Paschal has a third turtle tattooed onto his left shoulder, with a tree sprouting from its back. He said the tree is a reference to a Native American folktale that explains the creation of the Earth.

“Before there was an Earth, it was just all water. Then the great Sky Mother fell from the clouds, and all the creatures of the ocean wanted to save her, so they piled dirt from the ocean floor on top of the sea turtle.” Paschal doesn’t believe that this story is true, but he “enjoys the folklore” nevertheless.

Not all of Paschal’s tattoos relate to his Blackfoot heritage — he also has a cartoon on his hindquarters. In college, Paschal was a percussionist for many of his school’s  musical productions. Paschal would have to wait underneath the stage for long stretches of time before drumming on cue. To pass the time between his cues, Paschal began reading Bill Watterson’s comic strip series Calvin & Hobbes.

“I got into reading Calvin & Hobbes, because you could read a comic strip, put it down, play your part, and pick it back up and look at the next one.” To commemorate these experiences, Paschal had the cartoon’s human protagonist tattooed on his posterior.

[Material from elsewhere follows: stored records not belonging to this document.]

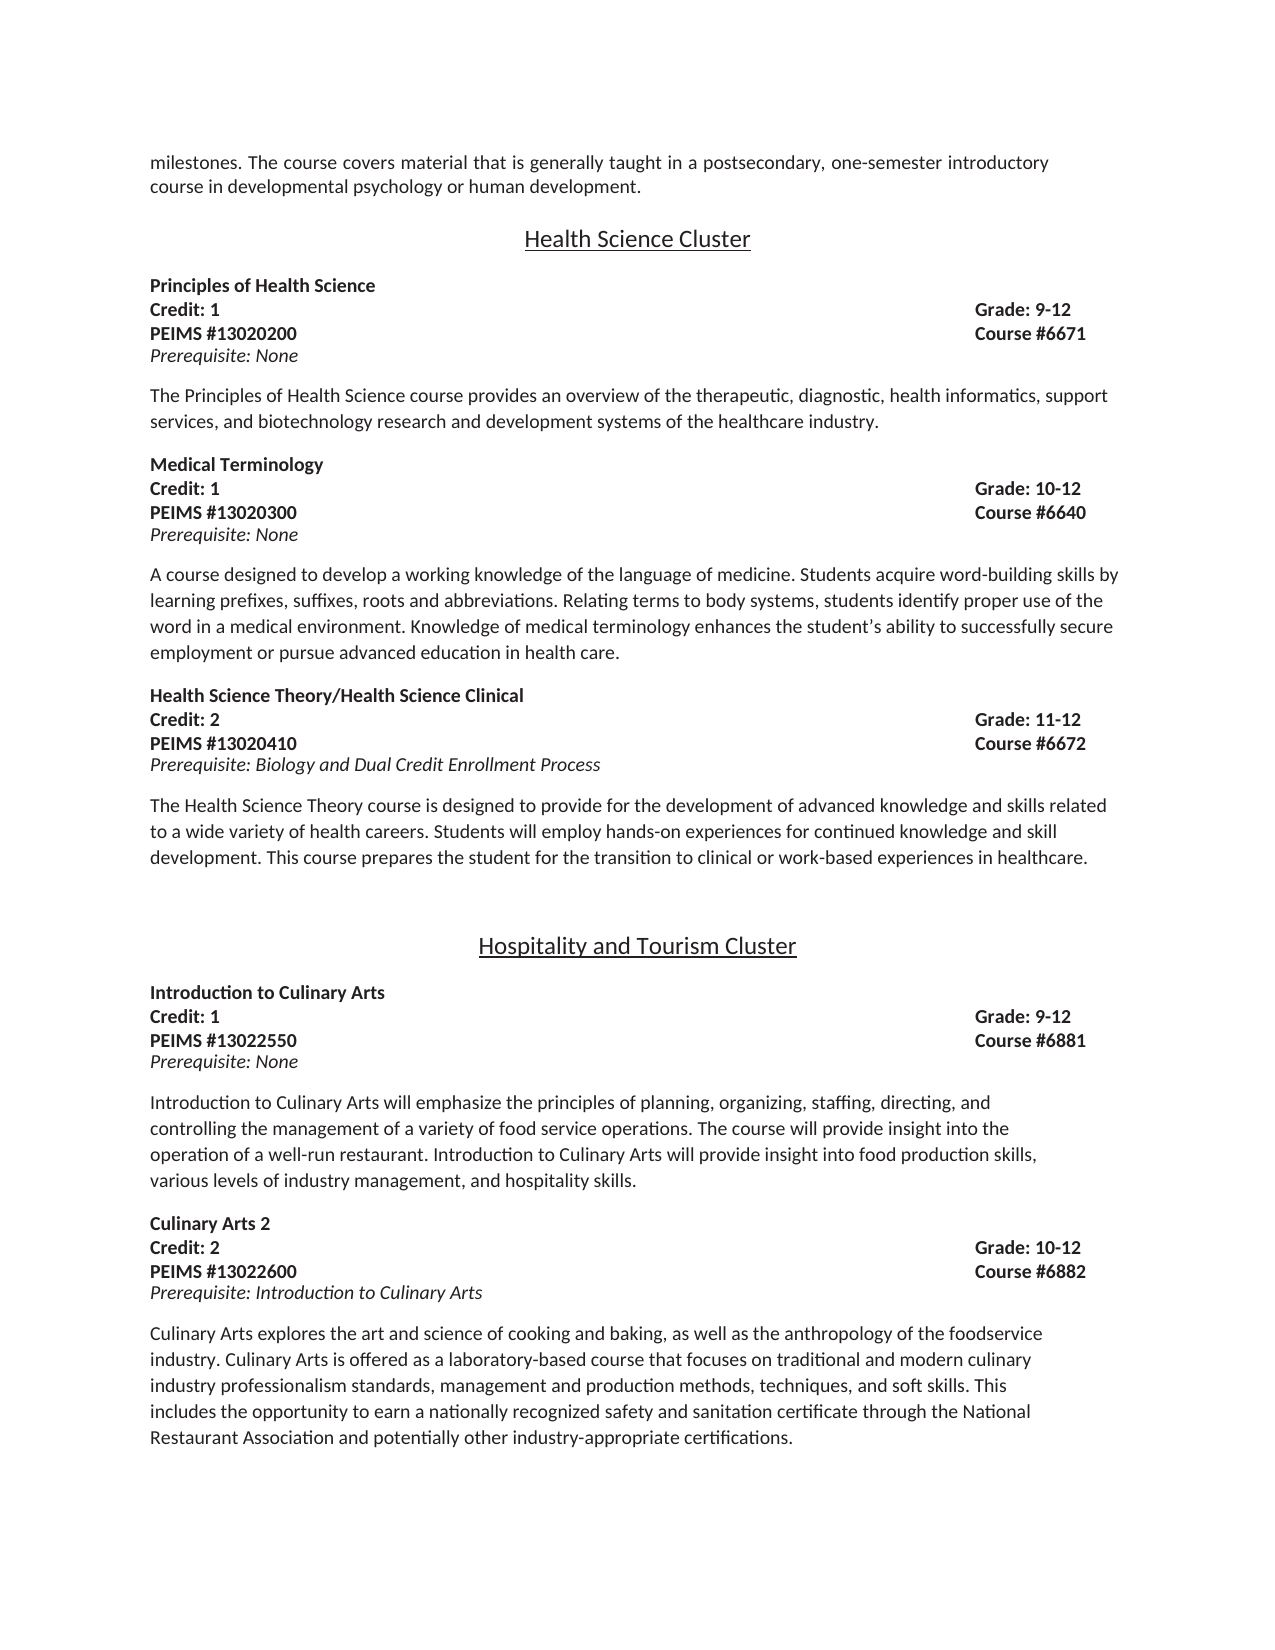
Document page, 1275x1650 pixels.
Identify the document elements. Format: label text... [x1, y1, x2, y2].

text PEIMS #13022600 Course #6882 [150, 1259, 1125, 1283]
text The Health Science Theory course is designed to provide for the development of advanced knowledge and skills related to a wide variety of health careers. Students will employ hands-on experiences for continued knowledge and skill development. This course prepares the student for the transition to clinical or work-based experiences in healthcare. [150, 793, 1125, 869]
text Credit: 2 Grade: 10-12 [150, 1235, 1125, 1259]
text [150, 150, 1050, 198]
text Prerequisite: None [150, 1052, 1125, 1073]
text Culinary Arts 2 [150, 1211, 1125, 1235]
text Prerequisite: None [150, 346, 1125, 366]
text A course designed to develop a working knowledge of the language of medicine. Students acquire word-building skills by learning prefixes, suffixes, roots and abbreviations. Relating terms to body systems, students identify proper use of the word in a medical environment. Knowledge of medical terminology enhances the student’s ability to successfully secure employment or pursue advanced education in health care. [150, 562, 1125, 664]
text Credit: 1 Grade: 9-12 [150, 297, 1125, 321]
text Credit: 1 Grade: 10-12 [150, 476, 1125, 500]
text Prerequisite: Biology and Dual Credit Enrollment Process [150, 755, 1125, 776]
text PEIMS #13022550 Course #6881 [150, 1028, 1125, 1052]
text Principles of Health Science [150, 273, 1125, 297]
text PEIMS #13020300 Course #6640 [150, 500, 1125, 524]
text Hospitality and Tourism Cluster [150, 930, 1125, 961]
text Credit: 2 Grade: 11-12 [150, 707, 1125, 731]
text The Principles of Health Science course provides an overview of the therapeutic, diagnostic, health informatics, support services, and biotechnology research and development systems of the healthcare industry. [150, 383, 1125, 433]
text Prerequisite: None [150, 524, 1125, 545]
text PEIMS #13020200 Course #6671 [150, 321, 1125, 346]
text Medical Terminology [150, 452, 1125, 476]
text PEIMS #13020410 Course #6672 [150, 731, 1125, 755]
text Introduction to Culinary Arts will emphasize the principles of planning, organizing, staffing, directing, and controlling the management of a variety of food service operations. The course will provide insight into the operation of a well-run restaurant. Introduction to Culinary Arts will provide insight into food production skills, various levels of industry management, and hospitality skills. [150, 1090, 1057, 1192]
text Health Science Cluster [150, 223, 1125, 254]
text Introduction to Culinary Arts [150, 980, 1125, 1004]
text Culinary Arts explores the art and science of cooking and baking, as well as the anthropology of the foodservice industry. Culinary Arts is offered as a laboratory-based course that focuses on traditional and modern culinary industry professionalism standards, management and production methods, techniques, and soft skills. This includes the opportunity to earn a nationally recognized safety and sanitation certificate through the National Restaurant Association and potentially other industry-appropriate certifications. [150, 1321, 1057, 1449]
text Credit: 1 Grade: 9-12 [150, 1004, 1125, 1028]
text Prerequisite: Introduction to Culinary Arts [150, 1283, 1125, 1304]
text Health Science Theory/Health Science Clinical [150, 683, 1125, 707]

“Calvin’s holding a pair of drumsticks and he’s turning sideways and he doesn’t have pants on. So it’s his butt on my butt.” Paschal remembers being in a lot of pain when he drove his stick-shift car home after having Calvin tattooed on his rear.

Paschal admits that getting tattooed “definitely gets painful… I can handle three hours of tattooing, but after six or seven minutes we have to take a two-minute break.” However, the pain doesn’t affect his love of body art. “I’ve always wanted to get more tattoos,” Paschal enthused, “Just more and more.”